The UK Government’s proposals on executive pay have changed slightly since we last reported on this topic in April this year. The new proposals published on 20 June 2012 which were widely reported in the financial press constitute a good compromise between giving shareholders more influence on executive pay and avoiding shareholders micromanaging their companies.
In April 2012 we reported that the directors’ remuneration report is proposed to be split into a forward and a backward-looking section with:
• the forward-looking section (referred to as the policy report) outlining the future remuneration policy and potential exit payments, and
• the backward-looking section (referred to as the implementation report) explaining how the remuneration policy was implemented in the previous financial year.
The policy report
Back in March 2012, the UK Department for Business Innovation & Skills (BIS) proposed that the policy report be made subject to an annual binding shareholder vote requiring a higher than 50% majority.
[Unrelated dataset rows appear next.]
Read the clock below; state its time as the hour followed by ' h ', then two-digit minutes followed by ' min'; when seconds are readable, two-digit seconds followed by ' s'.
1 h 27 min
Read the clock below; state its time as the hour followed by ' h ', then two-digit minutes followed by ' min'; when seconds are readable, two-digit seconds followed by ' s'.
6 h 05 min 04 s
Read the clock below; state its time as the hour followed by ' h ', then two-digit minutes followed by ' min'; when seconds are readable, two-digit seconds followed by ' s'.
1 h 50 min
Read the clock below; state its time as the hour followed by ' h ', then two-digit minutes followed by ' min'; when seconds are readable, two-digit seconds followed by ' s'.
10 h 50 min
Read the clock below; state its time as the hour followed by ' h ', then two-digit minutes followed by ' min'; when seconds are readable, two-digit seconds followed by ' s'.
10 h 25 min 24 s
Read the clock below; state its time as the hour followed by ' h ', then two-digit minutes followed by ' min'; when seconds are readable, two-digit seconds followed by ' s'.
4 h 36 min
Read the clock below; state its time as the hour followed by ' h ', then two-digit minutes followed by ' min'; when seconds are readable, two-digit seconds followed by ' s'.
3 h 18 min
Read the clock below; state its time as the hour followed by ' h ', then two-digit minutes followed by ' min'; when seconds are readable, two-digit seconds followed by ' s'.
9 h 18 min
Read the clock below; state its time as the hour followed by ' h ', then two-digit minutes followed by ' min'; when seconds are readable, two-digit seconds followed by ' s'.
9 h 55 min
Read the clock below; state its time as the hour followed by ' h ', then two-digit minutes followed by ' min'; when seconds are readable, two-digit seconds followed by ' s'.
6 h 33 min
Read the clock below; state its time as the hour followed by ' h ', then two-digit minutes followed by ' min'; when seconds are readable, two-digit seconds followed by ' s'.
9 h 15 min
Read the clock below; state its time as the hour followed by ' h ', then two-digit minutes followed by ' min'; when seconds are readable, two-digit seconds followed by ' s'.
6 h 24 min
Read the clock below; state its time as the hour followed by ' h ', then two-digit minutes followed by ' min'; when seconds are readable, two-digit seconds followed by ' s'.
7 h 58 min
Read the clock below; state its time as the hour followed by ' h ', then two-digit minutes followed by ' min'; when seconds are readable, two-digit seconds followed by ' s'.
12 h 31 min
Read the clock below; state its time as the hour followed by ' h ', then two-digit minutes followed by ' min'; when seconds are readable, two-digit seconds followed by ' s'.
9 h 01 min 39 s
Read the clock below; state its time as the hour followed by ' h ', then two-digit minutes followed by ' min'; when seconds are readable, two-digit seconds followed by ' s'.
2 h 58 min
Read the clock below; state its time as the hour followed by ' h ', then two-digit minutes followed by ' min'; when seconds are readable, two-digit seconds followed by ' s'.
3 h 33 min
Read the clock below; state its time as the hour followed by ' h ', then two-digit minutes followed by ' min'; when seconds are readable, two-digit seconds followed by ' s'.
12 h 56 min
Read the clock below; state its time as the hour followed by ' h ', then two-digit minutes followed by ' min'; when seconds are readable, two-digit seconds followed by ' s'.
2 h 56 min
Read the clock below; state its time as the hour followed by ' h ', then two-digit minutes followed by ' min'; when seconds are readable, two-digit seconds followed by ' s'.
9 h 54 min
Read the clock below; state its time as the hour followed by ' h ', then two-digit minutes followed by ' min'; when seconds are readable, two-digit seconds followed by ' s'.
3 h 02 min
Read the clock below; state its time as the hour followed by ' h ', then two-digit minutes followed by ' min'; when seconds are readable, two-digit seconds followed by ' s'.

The Government’s new proposal is that this section of the directors’ report be subject to an annual binding vote only if the company intends to change its remuneration policy. If no such change is suggested, a binding shareholder vote would only be required once every three years. The required majority for this vote now appears to be a simple 50% majority of shareholders rather than a majority of between 50 and 75% as was suggested earlier this year. If a company fails the binding vote it will be required to follow the existing remuneration policy until the shareholders approve a revised policy.
The implementation report
The backward-looking section of the directors’ report is currently subject to an advisory shareholder vote only and this is suggested to remain unchanged. If a company fails the advisory vote it will be required in the following year to seek the shareholders’ binding vote on its overall remuneration policy.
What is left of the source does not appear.